Ministry activities such as teaching, training, prayer, discipleship, counseling, mentoring, visiting, helping, encouraging, serving, listening, witnessing, planning, engaging, etc. take up MINUTES of our days, while HOURS are spent exchanging information via Skype, emails, phone calls, listening/viewing news, SMS text messages, Facebook, chatting, reports, tracking finances, logging receipts, blogging, filling out forms, tracking down needed information, clicking internet links, reading the latest 'must-read' hot book title, Twittering, skimming internet articles, meetings, and more meetings. Organizing, passing along, finding, tracking, reporting and exchanging info is now what we do. We have become information junkies!
Of course, some ie is necessary in order to engage in effective ministry. But when that ratio falls out of balance into something akin to my 3:1 ratio, something needs to be done. It would seem a 1:3 ratio--one part ie, three parts ministry--is what we should strive towards.
The real problem is not what everyone else is doing--or even what I
think everyone else is doing--it is what
I am doing! Where is my time and energy being spent?
Some of the things I am personally trying to do to overcome this lopsided 3:1 ratio...
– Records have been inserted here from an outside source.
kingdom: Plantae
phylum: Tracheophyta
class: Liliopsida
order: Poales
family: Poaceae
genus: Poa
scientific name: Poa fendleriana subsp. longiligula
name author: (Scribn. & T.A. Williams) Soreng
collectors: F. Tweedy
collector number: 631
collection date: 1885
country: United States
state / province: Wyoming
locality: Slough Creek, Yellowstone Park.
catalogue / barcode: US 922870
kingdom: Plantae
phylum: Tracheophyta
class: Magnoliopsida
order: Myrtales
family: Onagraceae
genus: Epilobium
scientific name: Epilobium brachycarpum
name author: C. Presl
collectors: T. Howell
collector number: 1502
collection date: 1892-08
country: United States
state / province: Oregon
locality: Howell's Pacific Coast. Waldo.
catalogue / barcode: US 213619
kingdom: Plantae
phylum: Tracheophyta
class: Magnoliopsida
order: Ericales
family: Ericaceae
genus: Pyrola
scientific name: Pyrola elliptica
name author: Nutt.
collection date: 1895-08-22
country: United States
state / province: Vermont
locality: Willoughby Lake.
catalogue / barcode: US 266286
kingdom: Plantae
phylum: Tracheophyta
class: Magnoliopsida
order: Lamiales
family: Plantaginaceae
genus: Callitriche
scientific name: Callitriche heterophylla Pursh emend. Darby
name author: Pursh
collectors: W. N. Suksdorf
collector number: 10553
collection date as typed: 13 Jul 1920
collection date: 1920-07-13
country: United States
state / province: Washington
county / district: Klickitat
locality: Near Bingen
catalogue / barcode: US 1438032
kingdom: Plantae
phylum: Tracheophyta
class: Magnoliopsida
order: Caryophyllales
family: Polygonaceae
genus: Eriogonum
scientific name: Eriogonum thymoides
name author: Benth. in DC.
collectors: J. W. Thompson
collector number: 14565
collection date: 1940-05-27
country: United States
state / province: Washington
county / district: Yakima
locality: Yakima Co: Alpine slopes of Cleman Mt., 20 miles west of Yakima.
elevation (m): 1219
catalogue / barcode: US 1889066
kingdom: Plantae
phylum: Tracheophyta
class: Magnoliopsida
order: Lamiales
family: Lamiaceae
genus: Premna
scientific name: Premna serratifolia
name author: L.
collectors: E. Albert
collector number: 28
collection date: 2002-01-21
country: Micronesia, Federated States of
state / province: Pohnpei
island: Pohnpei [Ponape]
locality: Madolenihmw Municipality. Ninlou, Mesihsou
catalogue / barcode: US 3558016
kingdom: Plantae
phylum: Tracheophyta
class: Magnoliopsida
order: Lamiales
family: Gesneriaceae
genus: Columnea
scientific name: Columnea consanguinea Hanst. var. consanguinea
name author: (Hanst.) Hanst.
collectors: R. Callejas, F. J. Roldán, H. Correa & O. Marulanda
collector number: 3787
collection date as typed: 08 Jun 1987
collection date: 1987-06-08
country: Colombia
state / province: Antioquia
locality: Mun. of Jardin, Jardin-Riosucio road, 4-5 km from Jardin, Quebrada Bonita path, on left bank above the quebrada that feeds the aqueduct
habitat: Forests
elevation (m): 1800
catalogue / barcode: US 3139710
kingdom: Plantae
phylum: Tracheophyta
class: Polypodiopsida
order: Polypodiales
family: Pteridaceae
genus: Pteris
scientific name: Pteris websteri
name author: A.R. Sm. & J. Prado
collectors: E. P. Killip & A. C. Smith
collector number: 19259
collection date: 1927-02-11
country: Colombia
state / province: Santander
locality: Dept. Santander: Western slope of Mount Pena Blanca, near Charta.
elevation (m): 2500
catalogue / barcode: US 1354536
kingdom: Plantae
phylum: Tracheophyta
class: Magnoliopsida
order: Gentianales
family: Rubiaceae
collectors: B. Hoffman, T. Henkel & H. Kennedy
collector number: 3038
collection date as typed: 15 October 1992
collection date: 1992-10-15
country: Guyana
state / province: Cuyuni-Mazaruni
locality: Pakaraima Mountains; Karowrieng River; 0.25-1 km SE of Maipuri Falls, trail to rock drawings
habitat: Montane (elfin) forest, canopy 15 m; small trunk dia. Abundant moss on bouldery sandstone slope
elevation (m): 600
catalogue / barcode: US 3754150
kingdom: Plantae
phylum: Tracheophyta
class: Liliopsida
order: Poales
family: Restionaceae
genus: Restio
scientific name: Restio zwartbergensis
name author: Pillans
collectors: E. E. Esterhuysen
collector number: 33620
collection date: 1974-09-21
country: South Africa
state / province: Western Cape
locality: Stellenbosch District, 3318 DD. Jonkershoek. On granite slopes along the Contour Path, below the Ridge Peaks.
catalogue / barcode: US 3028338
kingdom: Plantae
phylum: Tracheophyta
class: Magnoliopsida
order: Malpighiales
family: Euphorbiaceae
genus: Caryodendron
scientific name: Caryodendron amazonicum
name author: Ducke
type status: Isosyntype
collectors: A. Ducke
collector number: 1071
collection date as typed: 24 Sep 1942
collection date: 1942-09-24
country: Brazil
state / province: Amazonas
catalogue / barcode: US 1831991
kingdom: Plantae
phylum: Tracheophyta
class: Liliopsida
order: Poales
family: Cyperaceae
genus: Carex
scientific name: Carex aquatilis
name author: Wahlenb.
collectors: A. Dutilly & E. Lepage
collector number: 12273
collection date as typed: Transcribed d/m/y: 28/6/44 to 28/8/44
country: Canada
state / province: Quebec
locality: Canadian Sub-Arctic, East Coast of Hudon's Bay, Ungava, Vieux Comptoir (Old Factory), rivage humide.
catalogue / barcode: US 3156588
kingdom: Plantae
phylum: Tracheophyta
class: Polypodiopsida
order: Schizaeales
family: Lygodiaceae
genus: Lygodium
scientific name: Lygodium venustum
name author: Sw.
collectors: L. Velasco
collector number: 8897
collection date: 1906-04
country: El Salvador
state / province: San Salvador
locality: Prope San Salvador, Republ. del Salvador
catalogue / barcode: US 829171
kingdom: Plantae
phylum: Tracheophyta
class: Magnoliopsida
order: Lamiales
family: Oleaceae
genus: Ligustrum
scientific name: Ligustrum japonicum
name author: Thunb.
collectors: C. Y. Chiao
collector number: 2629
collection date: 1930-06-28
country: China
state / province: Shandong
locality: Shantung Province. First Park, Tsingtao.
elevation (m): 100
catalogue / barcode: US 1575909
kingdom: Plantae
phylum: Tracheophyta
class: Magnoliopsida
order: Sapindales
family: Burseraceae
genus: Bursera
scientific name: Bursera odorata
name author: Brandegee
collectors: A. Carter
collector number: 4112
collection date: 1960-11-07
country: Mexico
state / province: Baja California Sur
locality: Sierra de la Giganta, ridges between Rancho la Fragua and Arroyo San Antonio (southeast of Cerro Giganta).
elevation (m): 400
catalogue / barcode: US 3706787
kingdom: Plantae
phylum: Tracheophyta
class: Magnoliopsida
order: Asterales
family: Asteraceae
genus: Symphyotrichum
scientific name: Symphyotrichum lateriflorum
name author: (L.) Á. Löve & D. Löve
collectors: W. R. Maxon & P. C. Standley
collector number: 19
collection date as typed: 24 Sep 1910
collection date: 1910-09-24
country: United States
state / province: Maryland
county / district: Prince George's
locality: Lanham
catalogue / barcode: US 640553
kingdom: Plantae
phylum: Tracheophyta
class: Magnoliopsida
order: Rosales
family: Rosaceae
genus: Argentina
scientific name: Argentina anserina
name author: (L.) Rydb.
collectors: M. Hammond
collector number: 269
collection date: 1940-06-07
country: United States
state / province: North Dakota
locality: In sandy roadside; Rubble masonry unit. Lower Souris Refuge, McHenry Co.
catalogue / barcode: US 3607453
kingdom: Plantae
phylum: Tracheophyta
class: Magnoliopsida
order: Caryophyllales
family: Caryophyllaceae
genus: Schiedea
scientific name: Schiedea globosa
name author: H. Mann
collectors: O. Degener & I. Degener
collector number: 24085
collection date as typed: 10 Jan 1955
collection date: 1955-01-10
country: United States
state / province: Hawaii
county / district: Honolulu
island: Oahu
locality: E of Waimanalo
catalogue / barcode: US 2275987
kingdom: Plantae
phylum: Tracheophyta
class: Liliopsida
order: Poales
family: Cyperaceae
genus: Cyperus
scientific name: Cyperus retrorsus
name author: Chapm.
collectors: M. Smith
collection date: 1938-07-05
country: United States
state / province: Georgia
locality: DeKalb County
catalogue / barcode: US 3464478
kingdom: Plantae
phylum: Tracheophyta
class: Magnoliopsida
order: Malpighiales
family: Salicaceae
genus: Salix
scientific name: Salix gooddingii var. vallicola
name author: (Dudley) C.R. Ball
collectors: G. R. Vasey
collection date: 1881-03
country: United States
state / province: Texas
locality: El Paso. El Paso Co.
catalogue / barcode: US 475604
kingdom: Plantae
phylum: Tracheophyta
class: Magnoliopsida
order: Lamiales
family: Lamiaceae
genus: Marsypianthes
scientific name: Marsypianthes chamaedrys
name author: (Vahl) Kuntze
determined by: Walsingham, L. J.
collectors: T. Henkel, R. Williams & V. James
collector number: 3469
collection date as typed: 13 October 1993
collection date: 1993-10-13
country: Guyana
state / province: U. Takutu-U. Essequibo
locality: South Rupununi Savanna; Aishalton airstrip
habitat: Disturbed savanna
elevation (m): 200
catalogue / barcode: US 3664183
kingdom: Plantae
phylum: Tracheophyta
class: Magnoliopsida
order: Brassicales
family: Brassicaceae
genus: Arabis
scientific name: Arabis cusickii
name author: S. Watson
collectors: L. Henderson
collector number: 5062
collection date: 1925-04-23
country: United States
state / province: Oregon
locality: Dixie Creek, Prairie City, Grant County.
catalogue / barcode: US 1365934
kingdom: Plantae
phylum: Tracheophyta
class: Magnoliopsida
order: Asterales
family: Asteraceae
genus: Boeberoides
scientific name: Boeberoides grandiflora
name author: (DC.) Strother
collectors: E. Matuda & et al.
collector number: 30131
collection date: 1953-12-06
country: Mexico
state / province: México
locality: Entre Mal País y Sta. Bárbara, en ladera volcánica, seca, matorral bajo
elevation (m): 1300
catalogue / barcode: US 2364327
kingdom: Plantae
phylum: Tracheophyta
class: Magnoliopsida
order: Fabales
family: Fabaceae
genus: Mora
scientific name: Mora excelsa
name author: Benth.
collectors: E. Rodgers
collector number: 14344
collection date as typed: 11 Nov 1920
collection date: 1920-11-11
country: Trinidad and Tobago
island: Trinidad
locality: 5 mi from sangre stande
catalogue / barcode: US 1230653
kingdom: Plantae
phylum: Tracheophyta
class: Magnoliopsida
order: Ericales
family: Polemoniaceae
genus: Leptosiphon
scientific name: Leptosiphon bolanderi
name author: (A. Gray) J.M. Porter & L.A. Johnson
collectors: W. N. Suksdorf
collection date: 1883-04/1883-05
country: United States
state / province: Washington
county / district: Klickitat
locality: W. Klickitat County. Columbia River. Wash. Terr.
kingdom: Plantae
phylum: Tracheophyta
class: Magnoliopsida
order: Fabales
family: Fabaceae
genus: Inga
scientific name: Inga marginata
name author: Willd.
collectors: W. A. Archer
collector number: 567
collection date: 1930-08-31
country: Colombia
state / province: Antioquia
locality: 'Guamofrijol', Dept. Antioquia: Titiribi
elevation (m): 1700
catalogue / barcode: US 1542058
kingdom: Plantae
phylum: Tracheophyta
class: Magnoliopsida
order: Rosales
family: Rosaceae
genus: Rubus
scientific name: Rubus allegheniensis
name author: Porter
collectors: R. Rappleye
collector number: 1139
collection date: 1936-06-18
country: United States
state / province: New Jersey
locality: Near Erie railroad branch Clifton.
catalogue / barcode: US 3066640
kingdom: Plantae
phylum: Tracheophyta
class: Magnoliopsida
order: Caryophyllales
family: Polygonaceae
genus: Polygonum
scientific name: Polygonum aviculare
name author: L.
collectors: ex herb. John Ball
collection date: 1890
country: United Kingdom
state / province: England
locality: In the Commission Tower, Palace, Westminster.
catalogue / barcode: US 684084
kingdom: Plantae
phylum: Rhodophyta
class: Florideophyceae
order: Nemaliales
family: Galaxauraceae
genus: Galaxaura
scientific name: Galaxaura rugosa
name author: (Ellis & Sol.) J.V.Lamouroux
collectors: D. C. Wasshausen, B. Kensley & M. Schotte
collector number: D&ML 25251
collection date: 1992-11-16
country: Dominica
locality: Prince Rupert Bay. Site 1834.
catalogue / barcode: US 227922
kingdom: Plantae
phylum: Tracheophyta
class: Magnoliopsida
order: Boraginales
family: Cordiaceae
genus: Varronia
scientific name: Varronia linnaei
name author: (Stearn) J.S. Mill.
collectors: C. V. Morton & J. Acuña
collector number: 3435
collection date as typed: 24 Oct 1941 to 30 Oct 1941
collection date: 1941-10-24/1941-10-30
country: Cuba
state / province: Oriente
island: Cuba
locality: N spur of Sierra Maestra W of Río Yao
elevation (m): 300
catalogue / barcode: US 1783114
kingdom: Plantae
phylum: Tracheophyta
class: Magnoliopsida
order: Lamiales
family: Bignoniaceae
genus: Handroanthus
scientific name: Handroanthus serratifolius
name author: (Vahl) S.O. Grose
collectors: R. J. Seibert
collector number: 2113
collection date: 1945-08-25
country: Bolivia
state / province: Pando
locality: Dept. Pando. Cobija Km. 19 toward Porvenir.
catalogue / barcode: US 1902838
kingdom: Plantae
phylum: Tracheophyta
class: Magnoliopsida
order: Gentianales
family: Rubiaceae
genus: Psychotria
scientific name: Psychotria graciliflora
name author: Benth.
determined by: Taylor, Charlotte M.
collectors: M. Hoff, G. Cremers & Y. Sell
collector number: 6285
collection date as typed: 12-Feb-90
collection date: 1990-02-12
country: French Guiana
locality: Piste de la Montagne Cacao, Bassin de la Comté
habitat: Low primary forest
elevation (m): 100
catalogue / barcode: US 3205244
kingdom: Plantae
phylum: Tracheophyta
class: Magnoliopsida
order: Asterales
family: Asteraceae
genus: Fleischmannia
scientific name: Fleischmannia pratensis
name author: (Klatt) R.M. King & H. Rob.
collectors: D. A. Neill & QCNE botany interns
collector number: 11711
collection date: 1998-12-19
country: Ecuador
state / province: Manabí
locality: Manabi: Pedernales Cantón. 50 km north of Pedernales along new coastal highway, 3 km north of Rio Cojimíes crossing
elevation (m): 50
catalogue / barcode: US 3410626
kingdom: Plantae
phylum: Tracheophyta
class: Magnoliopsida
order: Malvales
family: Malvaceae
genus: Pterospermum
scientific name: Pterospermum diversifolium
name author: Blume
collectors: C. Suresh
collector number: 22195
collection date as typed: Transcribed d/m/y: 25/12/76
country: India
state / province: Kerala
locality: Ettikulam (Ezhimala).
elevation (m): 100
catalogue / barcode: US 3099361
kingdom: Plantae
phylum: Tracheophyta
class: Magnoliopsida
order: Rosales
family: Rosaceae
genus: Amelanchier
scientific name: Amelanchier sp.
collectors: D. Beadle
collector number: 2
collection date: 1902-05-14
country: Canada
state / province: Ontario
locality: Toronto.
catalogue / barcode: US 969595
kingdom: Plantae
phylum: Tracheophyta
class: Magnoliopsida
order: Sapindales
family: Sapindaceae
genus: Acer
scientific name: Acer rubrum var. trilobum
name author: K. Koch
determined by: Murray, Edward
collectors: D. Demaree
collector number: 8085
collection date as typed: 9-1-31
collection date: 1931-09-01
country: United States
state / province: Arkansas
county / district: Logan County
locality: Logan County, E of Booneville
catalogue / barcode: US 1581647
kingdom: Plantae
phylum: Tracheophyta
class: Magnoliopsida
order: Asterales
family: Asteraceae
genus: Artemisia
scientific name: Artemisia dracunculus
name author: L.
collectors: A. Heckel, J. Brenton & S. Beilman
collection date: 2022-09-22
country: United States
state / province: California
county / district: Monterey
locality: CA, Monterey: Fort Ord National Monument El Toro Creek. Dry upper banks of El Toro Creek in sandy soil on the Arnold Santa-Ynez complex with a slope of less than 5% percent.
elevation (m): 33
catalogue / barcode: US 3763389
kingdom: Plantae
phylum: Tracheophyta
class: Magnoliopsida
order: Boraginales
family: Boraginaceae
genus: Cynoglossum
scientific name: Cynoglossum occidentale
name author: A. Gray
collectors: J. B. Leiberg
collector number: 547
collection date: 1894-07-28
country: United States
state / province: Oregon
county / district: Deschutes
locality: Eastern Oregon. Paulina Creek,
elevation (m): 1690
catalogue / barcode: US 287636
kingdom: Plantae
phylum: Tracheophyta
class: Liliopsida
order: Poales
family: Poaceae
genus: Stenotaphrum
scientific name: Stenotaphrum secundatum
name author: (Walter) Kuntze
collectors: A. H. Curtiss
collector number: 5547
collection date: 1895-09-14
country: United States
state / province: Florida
1) becoming aware of the amount of time I am spending each day with paperwork and exchanging information
2) purposefully spending less time exchanging information by being more selective (prioritizing what is responded to, what is delayed, what can be discarded, etc.)
3) sticking closer to daily "to do" lists where real ministry tasks are at the top of the list
4) trying to get emails and other paperwork done during designated ie times of the day, rather than trying to tackle them all day long (the inflow is never ending)
5) being more intentional with ie that I select to engage and channeling it for specific ministry purposes (see
"Why I Blog".)
6) resisting the temptation to "chase rabbits" (eg. starting out to do a simple Bible Study on John 3, and end up reading about the influence of Charles Wesley's hymns on the Great Awakening.)
7) realize that just because everyone else seems to be happily engaged in a 3:1 ie ratio, I don't have to keep up with everyone else
8) just because someone throws me the ball, I don't have to catch it (if I don't have the information being requested, just say so, and leave it at that rather than engage in a long hunt for something the one throwing me the ball could do for themselves)
What do you think about any of the above? Are you drowning in the sea of information overload? How do you balance these matters in your own life and ministry?